Reproduce each of the following entries verbatim, keeping every line in its original order and form.

-------- Material shown --------

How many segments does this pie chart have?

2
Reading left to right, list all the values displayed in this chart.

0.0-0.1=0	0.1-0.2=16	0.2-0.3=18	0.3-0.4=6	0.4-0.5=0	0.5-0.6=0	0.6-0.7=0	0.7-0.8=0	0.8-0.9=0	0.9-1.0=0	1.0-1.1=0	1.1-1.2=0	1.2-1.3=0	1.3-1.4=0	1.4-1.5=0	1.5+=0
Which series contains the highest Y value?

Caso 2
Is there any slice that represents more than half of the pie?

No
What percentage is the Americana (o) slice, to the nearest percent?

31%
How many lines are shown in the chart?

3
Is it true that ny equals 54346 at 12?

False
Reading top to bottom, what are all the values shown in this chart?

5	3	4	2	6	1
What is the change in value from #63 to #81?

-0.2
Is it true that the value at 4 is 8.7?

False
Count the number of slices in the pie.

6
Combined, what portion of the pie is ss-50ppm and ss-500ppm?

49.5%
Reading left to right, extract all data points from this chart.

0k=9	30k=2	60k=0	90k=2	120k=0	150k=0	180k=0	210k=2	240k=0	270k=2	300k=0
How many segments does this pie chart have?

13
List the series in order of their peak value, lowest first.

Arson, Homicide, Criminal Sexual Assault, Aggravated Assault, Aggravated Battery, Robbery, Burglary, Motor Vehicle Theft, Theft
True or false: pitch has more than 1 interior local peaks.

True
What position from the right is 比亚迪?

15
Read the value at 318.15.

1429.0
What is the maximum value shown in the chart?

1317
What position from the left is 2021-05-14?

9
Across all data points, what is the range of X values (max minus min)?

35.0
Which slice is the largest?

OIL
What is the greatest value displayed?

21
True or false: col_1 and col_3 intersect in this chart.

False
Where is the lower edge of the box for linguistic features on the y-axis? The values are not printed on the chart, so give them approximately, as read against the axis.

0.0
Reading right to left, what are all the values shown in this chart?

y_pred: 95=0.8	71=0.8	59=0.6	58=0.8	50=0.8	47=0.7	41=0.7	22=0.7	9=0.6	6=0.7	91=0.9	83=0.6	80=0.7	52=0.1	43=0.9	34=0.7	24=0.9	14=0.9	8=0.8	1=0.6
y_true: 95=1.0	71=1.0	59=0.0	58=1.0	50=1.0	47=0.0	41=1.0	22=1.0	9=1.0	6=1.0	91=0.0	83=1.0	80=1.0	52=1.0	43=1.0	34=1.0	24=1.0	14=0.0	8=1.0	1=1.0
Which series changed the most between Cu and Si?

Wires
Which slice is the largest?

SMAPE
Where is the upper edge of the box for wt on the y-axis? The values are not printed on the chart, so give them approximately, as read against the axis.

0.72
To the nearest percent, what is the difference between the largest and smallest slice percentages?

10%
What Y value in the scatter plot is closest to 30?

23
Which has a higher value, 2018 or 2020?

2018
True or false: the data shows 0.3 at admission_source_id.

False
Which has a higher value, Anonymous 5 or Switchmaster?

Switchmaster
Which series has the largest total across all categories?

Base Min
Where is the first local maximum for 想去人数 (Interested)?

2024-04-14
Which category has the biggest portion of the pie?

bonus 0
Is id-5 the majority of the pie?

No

--------

### Answer below
How many segments does this pie chart have?

2
Reading left to right, list all the values displayed in this chart.

0.0-0.1=0	0.1-0.2=16	0.2-0.3=18	0.3-0.4=6	0.4-0.5=0	0.5-0.6=0	0.6-0.7=0	0.7-0.8=0	0.8-0.9=0	0.9-1.0=0	1.0-1.1=0	1.1-1.2=0	1.2-1.3=0	1.3-1.4=0	1.4-1.5=0	1.5+=0
Which series contains the highest Y value?

Caso 2
Is there any slice that represents more than half of the pie?

No
What percentage is the Americana (o) slice, to the nearest percent?

31%
How many lines are shown in the chart?

3
Is it true that ny equals 54346 at 12?

False
Reading top to bottom, what are all the values shown in this chart?

5	3	4	2	6	1
What is the change in value from #63 to #81?

-0.2
Is it true that the value at 4 is 8.7?

False
Count the number of slices in the pie.

6
Combined, what portion of the pie is ss-50ppm and ss-500ppm?

49.5%
Reading left to right, extract all data points from this chart.

0k=9	30k=2	60k=0	90k=2	120k=0	150k=0	180k=0	210k=2	240k=0	270k=2	300k=0
How many segments does this pie chart have?

13
List the series in order of their peak value, lowest first.

Arson, Homicide, Criminal Sexual Assault, Aggravated Assault, Aggravated Battery, Robbery, Burglary, Motor Vehicle Theft, Theft
True or false: pitch has more than 1 interior local peaks.

True
What position from the right is 比亚迪?

15
Read the value at 318.15.

1429.0
What is the maximum value shown in the chart?

1317
What position from the left is 2021-05-14?

9
Across all data points, what is the range of X values (max minus min)?

35.0
Which slice is the largest?

OIL
What is the greatest value displayed?

21
True or false: col_1 and col_3 intersect in this chart.

False
Where is the lower edge of the box for linguistic features on the y-axis? The values are not printed on the chart, so give them approximately, as read against the axis.

0.0
Reading right to left, what are all the values shown in this chart?

y_pred: 95=0.8	71=0.8	59=0.6	58=0.8	50=0.8	47=0.7	41=0.7	22=0.7	9=0.6	6=0.7	91=0.9	83=0.6	80=0.7	52=0.1	43=0.9	34=0.7	24=0.9	14=0.9	8=0.8	1=0.6
y_true: 95=1.0	71=1.0	59=0.0	58=1.0	50=1.0	47=0.0	41=1.0	22=1.0	9=1.0	6=1.0	91=0.0	83=1.0	80=1.0	52=1.0	43=1.0	34=1.0	24=1.0	14=0.0	8=1.0	1=1.0
Which series changed the most between Cu and Si?

Wires
Which slice is the largest?

SMAPE
Where is the upper edge of the box for wt on the y-axis? The values are not printed on the chart, so give them approximately, as read against the axis.

0.72
To the nearest percent, what is the difference between the largest and smallest slice percentages?

10%
What Y value in the scatter plot is closest to 30?

23
Which has a higher value, 2018 or 2020?

2018
True or false: the data shows 0.3 at admission_source_id.

False
Which has a higher value, Anonymous 5 or Switchmaster?

Switchmaster
Which series has the largest total across all categories?

Base Min
Where is the first local maximum for 想去人数 (Interested)?

2024-04-14
Which category has the biggest portion of the pie?

bonus 0
Is id-5 the majority of the pie?

No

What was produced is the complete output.